Samstagfrüh um 09:00 Uhr begann die Stadtrundfahrt, mal sehen was unsere russische Reisebegleiterin Vera uns so alles zeigen wird. Das Wetter war schon mal auf unserer Seite. Als erstes fuhren wir ins Gebirge. Gut, der Bungsberg bei uns um die Ecke ist höher als die Sperlingsberge dort, aber die Moskauer haben eben nur diese Hügelchen. Der Ausblick war auch wirklich nicht übel, auch wenn der Aussichtspunk abgesperrt war, da sich mal wieder einige Pharmakonzerne ein Rennen auf zwei Rädern lieferten. Danach ging es in die Anlagen des Jungfrauen Klosters und zur neuen Kirche. Weiter an vielen tollen Gebäuden vorbei zum roten Platz und ins Kaufhaus Rum wie Lisa zu sagen pflegte. Schade Doris, dass Du das alles wegen Deiner blöden Erkältung nicht so richtig genießen konntest. Moskau ist wirklich eine tolle Stadt. Aber wir kommen bestimmt noch öfter hier her. Danach noch in die Arpat Strasse, wo es Mittagessen gibt. Gegen 14:30 Uhr machten wir uns auf in Richtung Tschechov, dem eigentlichen Anlass unserer Reise. Aus Moskau heraus war kein Problem. Aber dann hat uns dieser mörderische Verkehr doch noch erwischt: Stop and Go auf einer russischen Autobahn. Was alles den Namen Autobahn verdient, ist schon abenteuerlich. Dies war jedenfalls eine lose Teeransammlung ohne irgendwelche Fahrregeln. Was soll´s, machten wir eben das Beste daraus und holten ein wenig Schlaf nach. Nach knapp drei Stunden, die ersten Mitreisenden wurden dann doch schon unruhig, erreichten wir die Bärenhöhle.
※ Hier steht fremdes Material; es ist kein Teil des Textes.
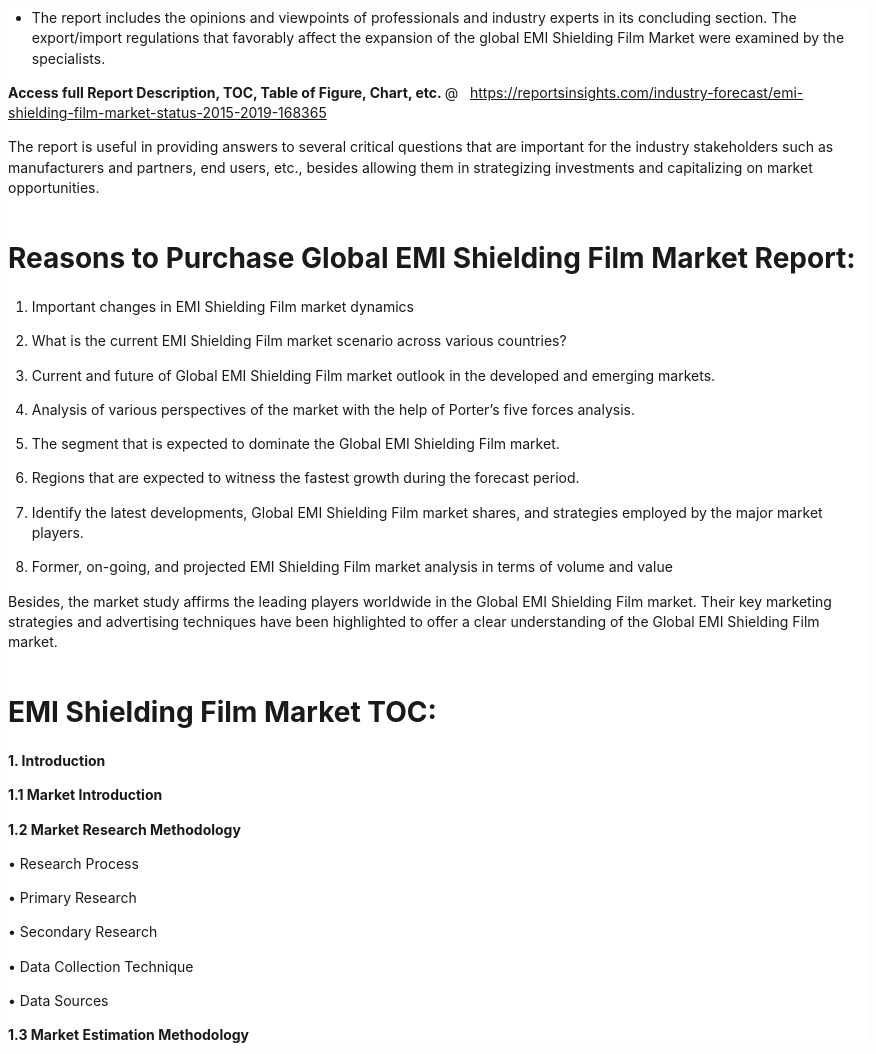 - The report includes the opinions and viewpoints of professionals and industry experts in its concluding section. The export/import regulations that favorably affect the expansion of the global EMI Shielding Film Market were examined by the specialists.

<strong>Access full Report Description, TOC, Table of Figure, Chart, etc. </strong>@   <a href=https://reportsinsights.com/industry-forecast/emi-shielding-film-market-status-2015-2019-168365 style=color:#0000ff;>https://reportsinsights.com/industry-forecast/emi-shielding-film-market-status-2015-2019-168365</a>

The report is useful in providing answers to several critical questions that are important for the industry stakeholders such as manufacturers and partners, end users, etc., besides allowing them in strategizing investments and capitalizing on market opportunities.

# <strong>Reasons to Purchase Global EMI Shielding Film Market Report:</strong>

1. Important changes in EMI Shielding Film market dynamics

2. What is the current EMI Shielding Film market scenario across various countries?

3. Current and future of Global EMI Shielding Film market outlook in the developed and emerging markets.

4. Analysis of various perspectives of the market with the help of Porter’s five forces analysis.

5. The segment that is expected to dominate the Global EMI Shielding Film market.

6. Regions that are expected to witness the fastest growth during the forecast period.

7. Identify the latest developments, Global EMI Shielding Film market shares, and strategies employed by the major market players.

8. Former, on-going, and projected EMI Shielding Film market analysis in terms of volume and value

Besides, the market study affirms the leading players worldwide in the Global EMI Shielding Film market. Their key marketing strategies and advertising techniques have been highlighted to offer a clear understanding of the Global EMI Shielding Film market.

# <strong>EMI Shielding Film Market TOC:</strong>

<strong>1. Introduction</strong>

<strong>1.1 Market Introduction</strong>

<strong>1.2 Market Research Methodology</strong>

• Research Process

• Primary Research

• Secondary Research

• Data Collection Technique

• Data Sources

<strong>1.3 Market Estimation Methodology</strong>
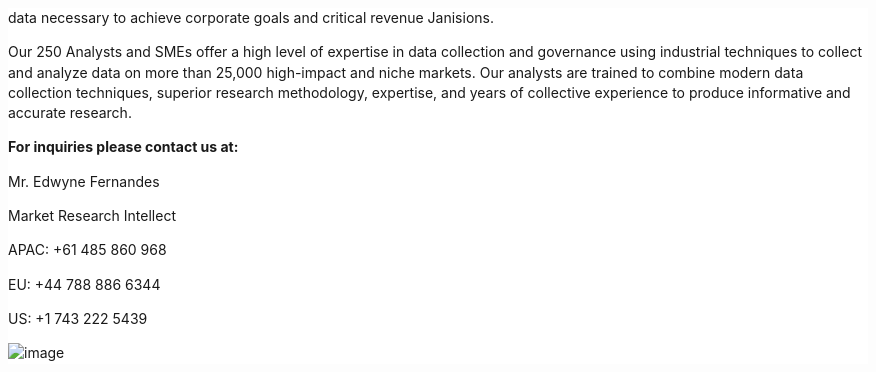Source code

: data necessary to achieve corporate goals and critical revenue Janisions.</p><p><span class="">Our 250 Analysts and SMEs offer a high level of expertise in data collection and governance using industrial techniques to collect and analyze data on more than 25,000 high-impact and niche markets. Our analysts are trained to combine modern data collection techniques, superior research methodology, expertise, and years of collective experience to produce informative and accurate research.</span></p><p><strong>For inquiries please contact us at:</strong></p><p>Mr. Edwyne Fernandes</p><p>Market Research Intellect</p><p>APAC: +61 485 860 968</p><p>EU: +44 788 886 6344</p><p>US: +1 743 222 5439</p>
![image](https://github.com/user-attachments/assets/3c3fe4b2-6202-41a5-892b-d5ea22007ff0)
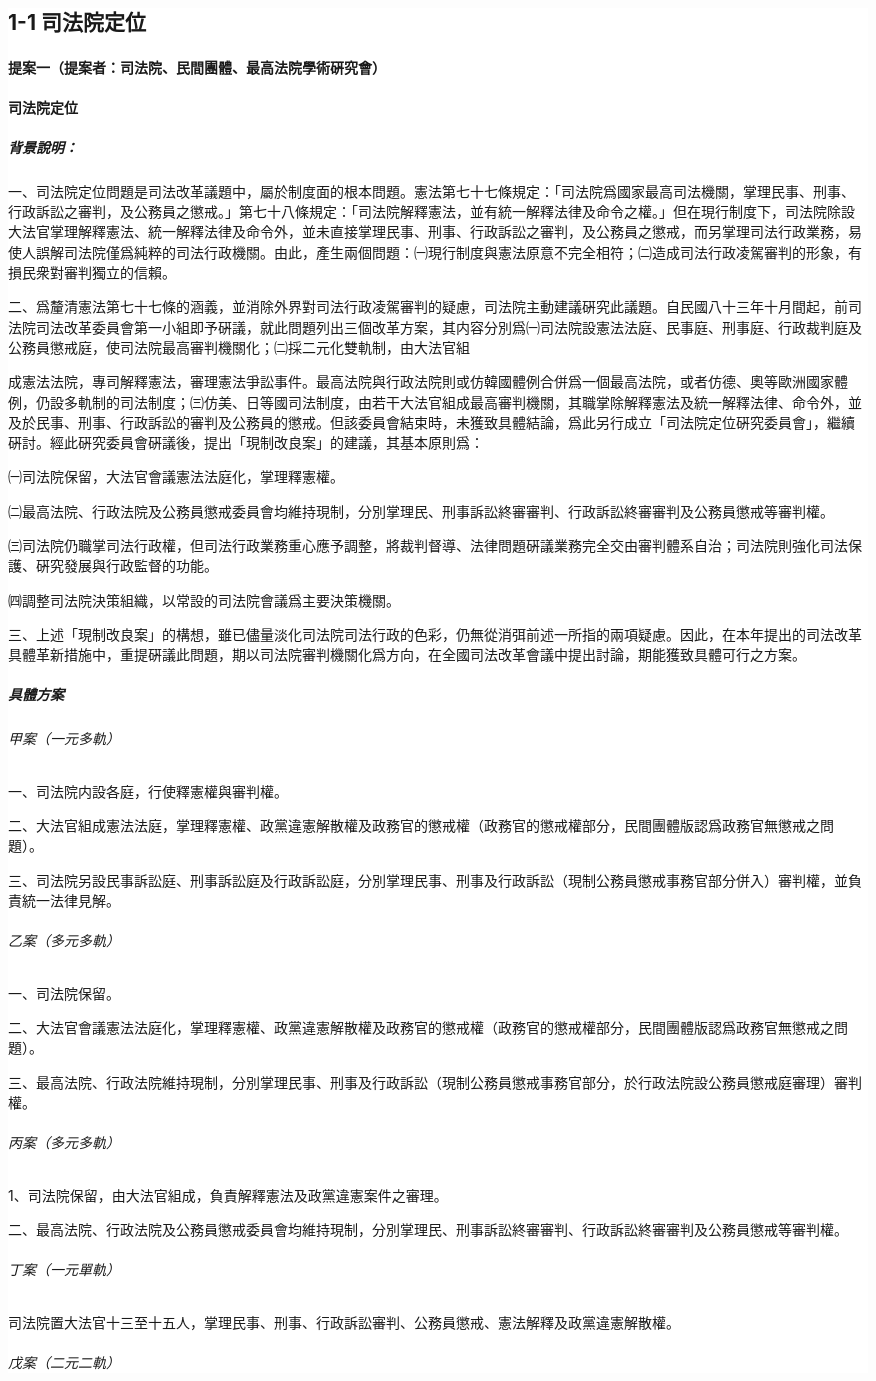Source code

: ## 1-1 司法院定位

#### 提案一（提案者：司法院、民間團體、最高法院學術硏究會）

#### 司法院定位

##### 背景說明：

一、司法院定位問題是司法改革議題中，屬於制度面的根本問題。憲法第七十七條規定：「司法院爲國家最高司法機關，掌理民事、刑事、行政訴訟之審判，及公務員之懲戒。」第七十八條規定：「司法院解釋憲法，並有統一解釋法律及命令之權。」但在現行制度下，司法院除設大法官掌理解釋憲法、統一解釋法律及命令外，並未直接掌理民事、刑事、行政訴訟之審判，及公務員之懲戒，而另掌理司法行政業務，易使人誤解司法院僅爲純粹的司法行政機關。由此，產生兩個問題：㈠現行制度與憲法原意不完全相符；㈡造成司法行政凌駕審判的形象，有損民衆對審判獨立的信賴。

二、爲釐清憲法第七十七條的涵義，並消除外界對司法行政凌駕審判的疑慮，司法院主動建議硏究此議題。自民國八十三年十月間起，前司法院司法改革委員會第一小組即予硏議，就此問題列出三個改革方案，其内容分別爲㈠司法院設憲法法庭、民事庭、刑事庭、行政裁判庭及公務員懲戒庭，使司法院最高審判機關化；㈡採二元化雙軌制，由大法官組

成憲法法院，專司解釋憲法，審理憲法爭訟事件。最高法院與行政法院則或仿韓國體例合併爲一個最高法院，或者仿德、奧等歐洲國家體例，仍設多軌制的司法制度；㈢仿美、日等國司法制度，由若干大法官組成最高審判機關，其職掌除解釋憲法及統一解釋法律、命令外，並及於民事、刑事、行政訴訟的審判及公務員的懲戒。但該委員會結束時，未獲致具體結論，爲此另行成立「司法院定位硏究委員會」，繼續硏討。經此硏究委員會硏議後，提出「現制改良案」的建議，其基本原則爲：

㈠司法院保留，大法官會議憲法法庭化，掌理釋憲權。

㈡最高法院、行政法院及公務員懲戒委員會均維持現制，分別掌理民、刑事訴訟終審審判、行政訴訟終審審判及公務員懲戒等審判權。

㈢司法院仍職掌司法行政權，但司法行政業務重心應予調整，將裁判督導、法律問題硏議業務完全交由審判體系自治；司法院則強化司法保護、硏究發展與行政監督的功能。

㈣調整司法院決策組織，以常設的司法院會議爲主要決策機關。

三、上述「現制改良案」的構想，雖已儘量淡化司法院司法行政的色彩，仍無從消弭前述一所指的兩項疑慮。因此，在本年提出的司法改革具體革新措施中，重提硏議此問題，期以司法院審判機關化爲方向，在全國司法改革會議中提出討論，期能獲致具體可行之方案。

##### 具體方案

###### 甲案（一元多軌）

一、司法院内設各庭，行使釋憲權與審判權。

二、大法官組成憲法法庭，掌理釋憲權、政黨違憲解散權及政務官的懲戒權（政務官的懲戒權部分，民間團體版認爲政務官無懲戒之問題）。

三、司法院另設民事訴訟庭、刑事訴訟庭及行政訴訟庭，分別掌理民事、刑事及行政訴訟（現制公務員懲戒事務官部分併入）審判權，並負責統一法律見解。

###### 乙案（多元多軌）

一、司法院保留。

二、大法官會議憲法法庭化，掌理釋憲權、政黨違憲解散權及政務官的懲戒權（政務官的懲戒權部分，民間團體版認爲政務官無懲戒之問題）。

三、最高法院、行政法院維持現制，分別掌理民事、刑事及行政訴訟（現制公務員懲戒事務官部分，於行政法院設公務員懲戒庭審理）審判權。

###### 丙案（多元多軌）

1、司法院保留，由大法官組成，負責解釋憲法及政黨違憲案件之審理。

二、最高法院、行政法院及公務員懲戒委員會均維持現制，分別掌理民、刑事訴訟終審審判、行政訴訟終審審判及公務員懲戒等審判權。

###### 丁案（一元單軌）

司法院置大法官十三至十五人，掌理民事、刑事、行政訴訟審判、公務員懲戒、憲法解釋及政黨違憲解散權。

###### 戊案（二元二軌）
Pünktlich, kurz vor Anpfiff, kam unser Auftritt. Heute durften die Spieler mal unseren Einlauf erleben. Ein bisschen mehr Applaus hätten wir schon erwartet, egal jetzt mussten die Stimmbänder wieder leiden. Das Spiel selber hat ja wohl jeder gesehen - unsere Nerven wurden mal wieder etwas strapaziert, aber einfach kann eben jeder! Wäre ja sonst auch Fußball. Nach gut einer Stunde stand fest:“Ja da sinn mer dabei - dat iss priima, viva Colonia“! Oder doch Düsseldorfia???
Abends im Hotel noch etwas gegessen und am nächsten Morgen um 07:00 Uhr ging es ohne Frühstück (aber das hatte wohl kaum einer wirklich vermisst) zum Flughafen. Wir wollten doch mal sehen, ob wir unsere 2 gestohlenen Stunden nicht zurück erobern konnten. Nach der Landung in Hamburg stand fest, auch das war uns gelungen.
Also war es mal wieder eine rund um gelungene Auswärtsfahrt.